Monday, August 21, 2006

One of the tragedies of our time is the limited number of genuine conversations that we are able to engage in during the course of any given day. Our abilities to communicate seem to have fallen to a new low in recent days with most forms of literature and educational programming adapting to an ever declining number of words and images to “make their claims” and “promote their causes.”

Language has the unique capacity to bridge many divides, whether cultural, social, or ethical as we consider the capacity of our language to communicate meaning and understanding to others. Our problem lies in our growing inability to communicate at all. The nature of our conversations has become an ever smaller number of words, frequently misused or misunderstood in light of unknown meanings. The passage of prose taken from a book fifty years ago may need radical restatement today in order to even have a hope of being understood today by the average reader.

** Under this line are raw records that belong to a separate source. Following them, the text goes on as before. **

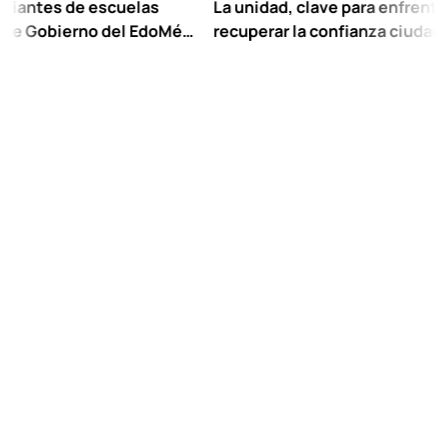
 de escuelas
La unidad, clave para enfrentar los ret
ierno del EdoMéx
recuperar la confianza ciudadana:
escolar hasta
Chuayffet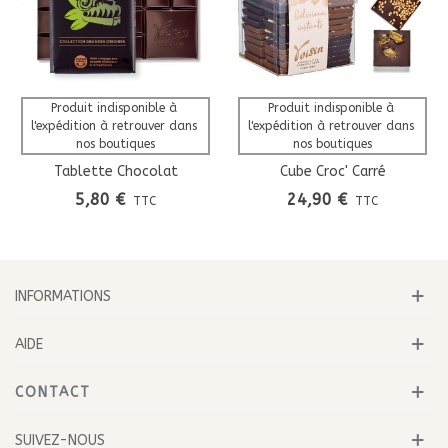
Produit indisponible à 
Produit indisponible à 
l'expédition à retrouver dans 
l'expédition à retrouver dans 
nos boutiques
nos boutiques
Tablette Chocolat
Cube Croc' Carré
Venezuela Noir 75%
5,80 €
24,90 €
TTC
TTC
Grandes Origines
INFORMATIONS
AIDE
CONTACT
SUIVEZ-NOUS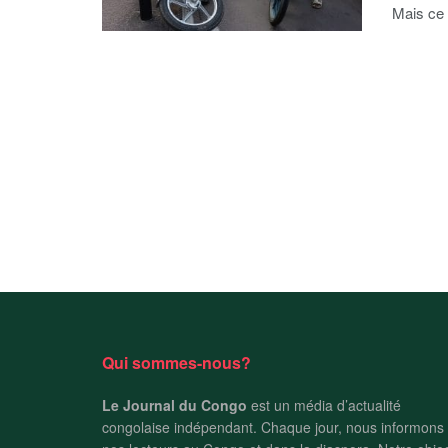
Mais ce 
Qui sommes-nous?
Le Journal du Congo
est un média d’actualité
congolaise indépendant. Chaque jour, nous informons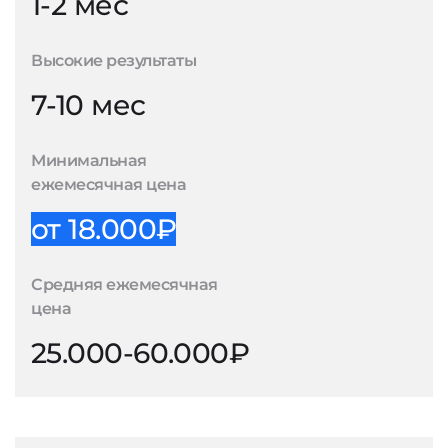
1-2 мес
Высокие результаты
7-10 мес
Минимальная
ежемесячная цена
от 18.000₽
Средняя ежемесячная
цена
25.000-60.000₽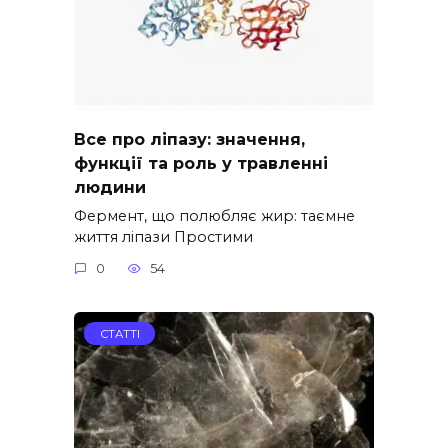
Все про ліпазу: значення,
функції та роль у травленні
людини
Фермент, що полюбляє жир: таємне
життя ліпази Простими
0
54
СТАТТІ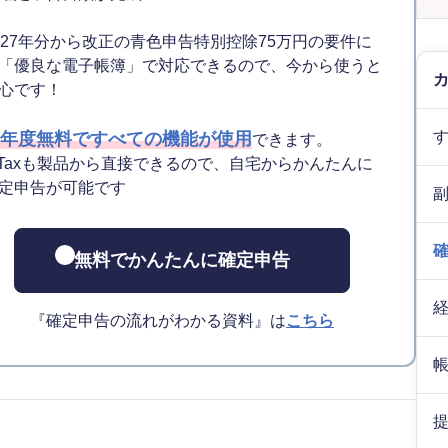
027年分から改正の青色申告特別控除75万円の要件に
「優良な電子帳簿」で対応できるので、今から使うと
心です！
年度無料ですべての機能が使用
できます。
-Taxも製品から直接できるので、自宅からかんたんに
定申告が可能です
無料でかんたんに確定申告
『確定申告の流れがわかる資料』は
こちら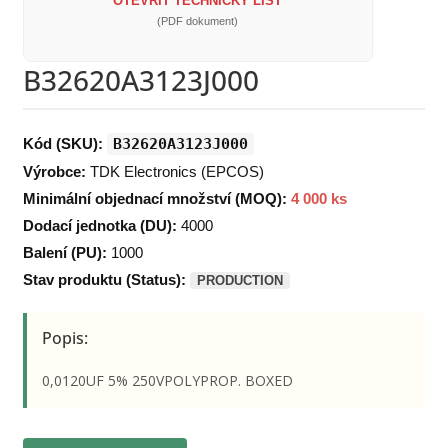
OTEVŘÍT TECHNICKÝ LIST
(PDF dokument)
B32620A3123J000
Kód (SKU):
B32620A3123J000
Výrobce:
TDK Electronics (EPCOS)
Minimální objednací množství (MOQ):
4 000 ks
Dodací jednotka (DU):
4000
Balení (PU):
1000
Stav produktu (Status):
PRODUCTION
Popis:
0,0120UF 5% 250VPOLYPROP. BOXED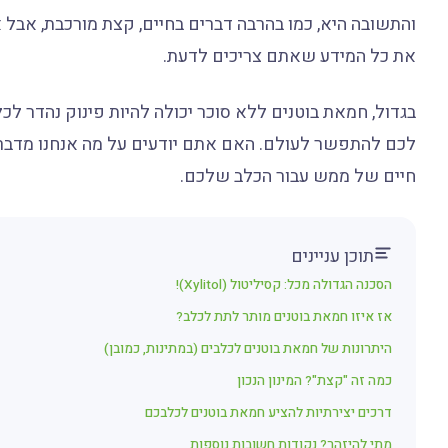
והתשובה היא, כמו בהרבה דברים בחיים, קצת מורכבת, אבל
את כל המידע שאתם צריכים לדעת.
בגדול, חמאת בוטנים ללא סוכר יכולה להיות פינוק נהדר לכ
לכם להתפשר לעולם. האם אתם יודעים על מה אנחנו מדברי
חיים של ממש עבור הכלב שלכם.
תוכן עניינים
הסכנה הגדולה מכל: קסיליטול (Xylitol)!
אז איזו חמאת בוטנים מותר לתת לכלב?
היתרונות של חמאת בוטנים לכלבים (במתינות, כמובן)
כמה זה "קצת"? המינון הנכון
דרכים יצירתיות להציע חמאת בוטנים לכלבכם
מתי להיזהר? נקודות חשובות נוספות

Educators note a “dumbing-down” of the common language we use. Our conversations are less “littered” with description and adjectives that provide meaning and nuances of tone and intention. Our ability to understand is often muddled with such inadequacies of speech. Ideas and beliefs deserve words that speak well and wisely. Movements and causes and principles and calls for response deserve to be undergirded with the insights and comprehension of those who fall into step behind them.
Our time for conversations is being sapped by multi-tasking distraction-laden interruption and the sacred occasion of worship or even a family shared meal is fast becoming a rarity rather than the norm.

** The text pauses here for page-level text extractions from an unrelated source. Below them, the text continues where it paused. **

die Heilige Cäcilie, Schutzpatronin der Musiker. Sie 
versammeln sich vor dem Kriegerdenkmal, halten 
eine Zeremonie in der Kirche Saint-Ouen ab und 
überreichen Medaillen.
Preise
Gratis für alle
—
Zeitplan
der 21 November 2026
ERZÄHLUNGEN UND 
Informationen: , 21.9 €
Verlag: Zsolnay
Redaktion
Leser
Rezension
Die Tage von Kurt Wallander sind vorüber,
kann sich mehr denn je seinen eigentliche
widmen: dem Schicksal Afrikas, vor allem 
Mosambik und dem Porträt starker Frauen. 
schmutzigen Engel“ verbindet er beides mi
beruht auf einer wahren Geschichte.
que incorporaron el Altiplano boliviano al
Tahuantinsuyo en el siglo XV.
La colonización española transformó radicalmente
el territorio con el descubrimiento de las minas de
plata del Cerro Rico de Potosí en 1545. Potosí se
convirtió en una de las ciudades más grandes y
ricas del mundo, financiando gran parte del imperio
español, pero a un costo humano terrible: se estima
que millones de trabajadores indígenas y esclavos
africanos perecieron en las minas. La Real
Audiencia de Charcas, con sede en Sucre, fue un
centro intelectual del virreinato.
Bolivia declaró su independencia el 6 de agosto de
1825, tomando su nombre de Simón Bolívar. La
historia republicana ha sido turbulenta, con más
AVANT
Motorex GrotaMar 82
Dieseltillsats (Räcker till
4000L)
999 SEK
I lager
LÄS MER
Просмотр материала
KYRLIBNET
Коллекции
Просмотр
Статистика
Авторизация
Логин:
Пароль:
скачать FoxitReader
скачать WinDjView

To converse is to exchange thoughts and ideas. It is to engage one another in the complementary task of sharing ourselves and in turn better understanding one another.
Ours is a world of narrowing demands and wide intolerance. It is a world of weak diplomacy and outrageous war-mongering. It is a time of loneliness brought about by a failure of a generation to retain the capacity for social communication with family, friends, and neighbors. It is a season of suffering brought about by misunderstanding, poor use of language, and mistaken ideals gleaned from sound bites of interpreters of those who lived and spoke before us.

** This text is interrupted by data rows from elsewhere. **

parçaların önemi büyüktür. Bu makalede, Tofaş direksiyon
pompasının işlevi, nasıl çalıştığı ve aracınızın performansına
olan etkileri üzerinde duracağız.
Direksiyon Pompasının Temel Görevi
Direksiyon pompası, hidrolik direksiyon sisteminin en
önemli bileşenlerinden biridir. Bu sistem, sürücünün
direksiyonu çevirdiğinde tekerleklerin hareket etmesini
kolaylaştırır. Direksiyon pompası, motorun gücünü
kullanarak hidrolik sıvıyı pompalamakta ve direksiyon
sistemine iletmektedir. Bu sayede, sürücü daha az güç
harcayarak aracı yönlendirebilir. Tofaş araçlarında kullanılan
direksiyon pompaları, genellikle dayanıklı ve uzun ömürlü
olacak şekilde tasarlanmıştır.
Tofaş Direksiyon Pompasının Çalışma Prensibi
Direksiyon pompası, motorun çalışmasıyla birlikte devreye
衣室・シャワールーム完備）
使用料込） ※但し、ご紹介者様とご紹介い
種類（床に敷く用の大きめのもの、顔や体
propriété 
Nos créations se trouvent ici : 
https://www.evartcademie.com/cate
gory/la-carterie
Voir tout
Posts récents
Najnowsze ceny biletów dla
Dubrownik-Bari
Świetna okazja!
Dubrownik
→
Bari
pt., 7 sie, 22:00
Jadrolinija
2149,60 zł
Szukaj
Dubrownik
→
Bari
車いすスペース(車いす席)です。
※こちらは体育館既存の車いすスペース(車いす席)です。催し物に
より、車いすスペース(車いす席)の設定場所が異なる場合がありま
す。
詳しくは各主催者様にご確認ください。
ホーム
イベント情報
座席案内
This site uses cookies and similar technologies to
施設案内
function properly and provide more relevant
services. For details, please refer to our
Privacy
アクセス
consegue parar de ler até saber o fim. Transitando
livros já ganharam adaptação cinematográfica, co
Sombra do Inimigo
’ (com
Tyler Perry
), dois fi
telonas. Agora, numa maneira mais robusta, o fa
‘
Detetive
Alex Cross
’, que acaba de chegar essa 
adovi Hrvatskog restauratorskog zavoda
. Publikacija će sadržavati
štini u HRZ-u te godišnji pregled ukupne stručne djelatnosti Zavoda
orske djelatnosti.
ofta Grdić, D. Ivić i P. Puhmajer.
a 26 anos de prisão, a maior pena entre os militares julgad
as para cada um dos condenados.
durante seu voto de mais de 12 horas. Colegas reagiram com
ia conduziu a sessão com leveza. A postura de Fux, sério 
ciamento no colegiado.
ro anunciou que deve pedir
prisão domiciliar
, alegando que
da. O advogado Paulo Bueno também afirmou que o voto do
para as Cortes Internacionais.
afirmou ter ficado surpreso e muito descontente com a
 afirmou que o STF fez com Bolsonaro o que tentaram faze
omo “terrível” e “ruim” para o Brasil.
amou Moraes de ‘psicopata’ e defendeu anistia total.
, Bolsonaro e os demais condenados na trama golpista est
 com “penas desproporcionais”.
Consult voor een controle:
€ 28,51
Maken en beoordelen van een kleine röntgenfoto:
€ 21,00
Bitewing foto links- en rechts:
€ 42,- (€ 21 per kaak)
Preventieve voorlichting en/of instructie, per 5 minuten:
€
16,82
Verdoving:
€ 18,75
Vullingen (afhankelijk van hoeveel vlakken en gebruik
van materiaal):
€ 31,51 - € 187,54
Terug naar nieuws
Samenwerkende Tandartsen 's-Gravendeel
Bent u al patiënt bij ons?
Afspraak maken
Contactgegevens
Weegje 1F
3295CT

Words are very much with us in our daily lives, but we have lost the ability to value them for their capacity to enrich our relationships to the persons with whom we share this world. If we are media oriented, visual learners, we must not abandon the vocabulary and the settings that will allow us to become something more than parroters of pre-programmed persuasion. We need the words and the voices of those who will enlarge our understanding rather than diminish it. We need the power and wisdom of those who will engage in the battle for peace through words before bombs and guns become the only sounds heard. We need the minds of those who have great gifts to share to be opened with the capacity of language to embrace new thoughts and dreams and visions for the future. Let us pray for ears that hear, that have heard, and that are still listening.